First, I’ll confess that I haven’t been paying much attention to news that, for most of my life, completely absorbed me.
In fact, I found myself deeply shocked on Thursday when I read that Benjamin Netanyahu was taking power again. I mean, I totally missed that there had been an election in Israel, and his party had won. This kind of blew me away. When I told my wife, she couldn’t believe it was news to me. But it was.
I mean, I’m the guy who, late at night in Wichita, used to hold the presses in Wichita awaiting interesting developments in the Philippines (note that these were the days, the mid-80s, when there were really interesting things happening there — Cory Aquino being elected, Imelda’s shoes, etc.). Knowing this, Clark Hoyt in the Washington Bureau would ask me to call him at home and wake him up if anything big happened over there, because he knew I’d be on it, and Wichita had the advantage of being on Central Time.
But now I didn’t know who was running one of the most strategically important countries in the world. Made me feel a bit like Jamie Tartt on Ted Lasso:
Jamie: The second that I found out that George Harrison had died, I realized that I had to stop waiting for life to begin. Start taking chances. Living life to the fullest.
Holly: But George Harrison died 20 years ago.
Jamie: Yeah, but I only just found out.
No, I’m not that clueless about most things in the news, which is why this was such a shock.

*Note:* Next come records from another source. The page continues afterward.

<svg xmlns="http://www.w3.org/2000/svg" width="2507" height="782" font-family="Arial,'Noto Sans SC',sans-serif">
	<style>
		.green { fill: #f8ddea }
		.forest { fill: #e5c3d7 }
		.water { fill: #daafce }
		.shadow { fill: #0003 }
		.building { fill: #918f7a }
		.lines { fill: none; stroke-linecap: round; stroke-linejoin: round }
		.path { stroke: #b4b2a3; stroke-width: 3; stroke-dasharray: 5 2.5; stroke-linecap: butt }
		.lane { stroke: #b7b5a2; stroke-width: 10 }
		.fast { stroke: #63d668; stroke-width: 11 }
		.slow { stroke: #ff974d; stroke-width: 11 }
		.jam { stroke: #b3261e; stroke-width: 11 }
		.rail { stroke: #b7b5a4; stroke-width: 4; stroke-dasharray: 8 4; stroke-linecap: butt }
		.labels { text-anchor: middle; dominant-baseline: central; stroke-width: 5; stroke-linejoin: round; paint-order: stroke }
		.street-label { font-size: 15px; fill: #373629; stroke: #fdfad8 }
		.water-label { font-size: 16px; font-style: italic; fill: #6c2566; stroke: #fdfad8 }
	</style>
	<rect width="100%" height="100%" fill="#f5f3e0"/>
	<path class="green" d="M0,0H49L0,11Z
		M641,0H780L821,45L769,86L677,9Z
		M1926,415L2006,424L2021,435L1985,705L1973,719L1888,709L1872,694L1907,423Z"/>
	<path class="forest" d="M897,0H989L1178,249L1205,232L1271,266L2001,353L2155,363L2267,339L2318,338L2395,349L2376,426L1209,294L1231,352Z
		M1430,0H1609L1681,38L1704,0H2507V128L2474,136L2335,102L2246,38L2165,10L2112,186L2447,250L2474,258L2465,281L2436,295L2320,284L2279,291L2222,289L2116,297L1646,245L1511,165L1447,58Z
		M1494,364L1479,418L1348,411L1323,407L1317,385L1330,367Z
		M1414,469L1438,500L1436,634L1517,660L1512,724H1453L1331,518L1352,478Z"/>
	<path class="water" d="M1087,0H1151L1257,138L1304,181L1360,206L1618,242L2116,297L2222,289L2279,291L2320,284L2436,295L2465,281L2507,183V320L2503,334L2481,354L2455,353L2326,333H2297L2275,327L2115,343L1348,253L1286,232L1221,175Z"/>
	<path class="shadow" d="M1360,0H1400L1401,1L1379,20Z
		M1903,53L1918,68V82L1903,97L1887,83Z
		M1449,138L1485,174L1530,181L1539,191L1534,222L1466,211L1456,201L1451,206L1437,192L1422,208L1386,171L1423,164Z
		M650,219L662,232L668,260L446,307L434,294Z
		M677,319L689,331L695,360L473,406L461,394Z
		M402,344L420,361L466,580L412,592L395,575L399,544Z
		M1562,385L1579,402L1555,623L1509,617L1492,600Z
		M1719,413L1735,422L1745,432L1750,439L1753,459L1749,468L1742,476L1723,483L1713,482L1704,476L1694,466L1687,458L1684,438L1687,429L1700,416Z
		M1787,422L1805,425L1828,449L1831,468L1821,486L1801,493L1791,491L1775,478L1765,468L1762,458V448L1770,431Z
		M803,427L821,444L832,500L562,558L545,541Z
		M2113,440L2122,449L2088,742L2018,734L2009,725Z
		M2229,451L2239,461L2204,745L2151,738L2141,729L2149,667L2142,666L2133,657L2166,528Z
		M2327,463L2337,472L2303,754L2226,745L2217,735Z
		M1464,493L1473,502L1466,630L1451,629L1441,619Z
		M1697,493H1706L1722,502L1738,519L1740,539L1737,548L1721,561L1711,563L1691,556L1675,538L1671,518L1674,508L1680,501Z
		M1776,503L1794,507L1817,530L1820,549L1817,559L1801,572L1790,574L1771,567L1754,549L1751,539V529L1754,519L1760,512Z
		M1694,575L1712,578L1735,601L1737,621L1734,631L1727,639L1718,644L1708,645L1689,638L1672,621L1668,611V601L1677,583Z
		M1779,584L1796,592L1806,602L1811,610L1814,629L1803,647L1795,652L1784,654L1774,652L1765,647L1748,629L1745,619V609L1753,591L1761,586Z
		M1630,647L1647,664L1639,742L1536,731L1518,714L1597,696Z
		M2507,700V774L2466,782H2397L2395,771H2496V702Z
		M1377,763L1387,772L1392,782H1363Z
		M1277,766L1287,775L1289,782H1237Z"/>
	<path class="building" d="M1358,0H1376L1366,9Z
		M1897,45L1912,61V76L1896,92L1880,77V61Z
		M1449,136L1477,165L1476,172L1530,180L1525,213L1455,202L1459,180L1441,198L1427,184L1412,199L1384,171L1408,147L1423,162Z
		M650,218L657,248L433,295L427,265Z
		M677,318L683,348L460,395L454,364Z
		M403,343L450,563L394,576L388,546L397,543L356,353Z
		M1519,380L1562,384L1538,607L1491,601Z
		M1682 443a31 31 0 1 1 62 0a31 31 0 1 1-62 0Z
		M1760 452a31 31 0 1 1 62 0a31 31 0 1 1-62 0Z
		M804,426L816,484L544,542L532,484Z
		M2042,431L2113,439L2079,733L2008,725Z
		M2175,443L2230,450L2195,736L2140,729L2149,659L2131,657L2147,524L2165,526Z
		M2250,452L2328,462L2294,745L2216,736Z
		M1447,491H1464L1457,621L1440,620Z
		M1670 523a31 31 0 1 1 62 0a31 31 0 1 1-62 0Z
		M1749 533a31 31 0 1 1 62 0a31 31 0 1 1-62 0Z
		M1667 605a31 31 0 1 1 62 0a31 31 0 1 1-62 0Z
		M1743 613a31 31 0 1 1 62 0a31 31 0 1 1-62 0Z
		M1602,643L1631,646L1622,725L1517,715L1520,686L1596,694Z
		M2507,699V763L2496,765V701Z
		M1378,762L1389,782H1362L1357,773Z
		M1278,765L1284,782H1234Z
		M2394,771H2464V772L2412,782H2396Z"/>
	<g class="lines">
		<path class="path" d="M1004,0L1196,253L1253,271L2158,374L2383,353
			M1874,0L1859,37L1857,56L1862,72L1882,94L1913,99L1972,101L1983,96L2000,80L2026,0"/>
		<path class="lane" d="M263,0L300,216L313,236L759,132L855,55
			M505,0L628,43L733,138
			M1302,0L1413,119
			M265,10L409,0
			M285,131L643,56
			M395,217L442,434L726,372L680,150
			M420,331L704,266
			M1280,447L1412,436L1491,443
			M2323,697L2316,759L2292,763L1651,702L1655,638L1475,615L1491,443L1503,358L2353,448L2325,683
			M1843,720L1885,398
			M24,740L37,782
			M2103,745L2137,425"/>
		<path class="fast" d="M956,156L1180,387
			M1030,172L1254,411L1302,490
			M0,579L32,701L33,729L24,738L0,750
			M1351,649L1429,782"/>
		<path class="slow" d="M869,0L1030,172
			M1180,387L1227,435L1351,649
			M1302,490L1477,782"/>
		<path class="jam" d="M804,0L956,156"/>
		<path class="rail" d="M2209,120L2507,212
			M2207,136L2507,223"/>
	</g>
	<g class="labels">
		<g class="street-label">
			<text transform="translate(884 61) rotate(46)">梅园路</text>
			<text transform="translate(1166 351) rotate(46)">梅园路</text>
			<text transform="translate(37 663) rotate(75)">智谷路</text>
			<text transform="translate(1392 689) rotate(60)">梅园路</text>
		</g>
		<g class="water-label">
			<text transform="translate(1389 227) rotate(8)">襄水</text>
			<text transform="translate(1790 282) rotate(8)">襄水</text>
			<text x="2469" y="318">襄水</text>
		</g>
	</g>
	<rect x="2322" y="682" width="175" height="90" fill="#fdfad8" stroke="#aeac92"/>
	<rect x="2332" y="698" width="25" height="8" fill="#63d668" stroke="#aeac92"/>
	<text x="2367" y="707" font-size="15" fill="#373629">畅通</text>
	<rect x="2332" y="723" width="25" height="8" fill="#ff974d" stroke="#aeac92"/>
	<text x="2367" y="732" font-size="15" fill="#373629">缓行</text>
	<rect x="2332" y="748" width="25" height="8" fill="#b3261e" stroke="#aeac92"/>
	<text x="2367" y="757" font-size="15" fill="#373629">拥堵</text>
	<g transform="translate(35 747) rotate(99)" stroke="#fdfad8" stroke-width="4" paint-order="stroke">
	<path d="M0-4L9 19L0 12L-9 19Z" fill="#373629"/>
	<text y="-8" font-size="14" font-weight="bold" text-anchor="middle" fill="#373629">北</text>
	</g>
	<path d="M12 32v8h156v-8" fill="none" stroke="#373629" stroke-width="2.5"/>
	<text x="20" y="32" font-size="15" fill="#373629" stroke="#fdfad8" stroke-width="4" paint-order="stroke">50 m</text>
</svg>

However, I am too clueless for The New York Times‘ Great News Quiz of 2022. I suspected this would be the case, and was actually rather pleased when I got any of the questions right (which I did more than 60 percent of the time — but that’s still a failing grade). As for the ones I got wrong, I wonder what’s wrong with people who got them right.
An example, which involves something that I probably would have done badly on even in my days of being hyper-informed. Because I just never have been particularly interested in such a topic (because money), and even if I had in spite of myself, I wouldn’t have memorized the details to this degree:
I mean, are you freaking kidding me? I can see if you had asked me to click on the areas that had seen marked increases in prices, leaving out those that had not. But to know the precise percentages of each, and to put them in the correct order? That’s nuts.
I put two of the five in the right places — the third and the fifth. I put the No. 1 item in second place — which isn’t so bad. I screwed up slightly worse by putting No. 3 in the first position, and by placing what should have been the second in the fourth position. So… not awful, but it looks pretty bad when only two of your five choices are green, meaning they were right.
SPOILER ALERT: Skip this graf if you don’t want the answer sort of given away before you take the quiz… I also messed up — but only slightly — on the question about how long it took the cops to move in during the school shooting in Uvalde. I knew it had been a shockingly long time, and roughly how long that had been, but I was one position off. I know there are people who think in numbers the way I think in words, and the precise number of minutes is perhaps engraved on their brains the way a date such as Dec. 7, 1941, is engraved even upon mine. To someone like me, the important thing was that the cops hung back for more than an hour. I knew that. That’s meaningful. The precise number of minutes is not, to me.
You know how a text such as this strikes me? It’s like a Jim Crow-era “literacy test.” And in this case, the NYT is the local county election official, and I’m the black man who just wants to be allowed to vote. It’s like expecting me to know that George Washington was our first president, so you ask me what kind of wood his false teeth were made from. (OK, so they weren’t really made of wood, but you get the idea.)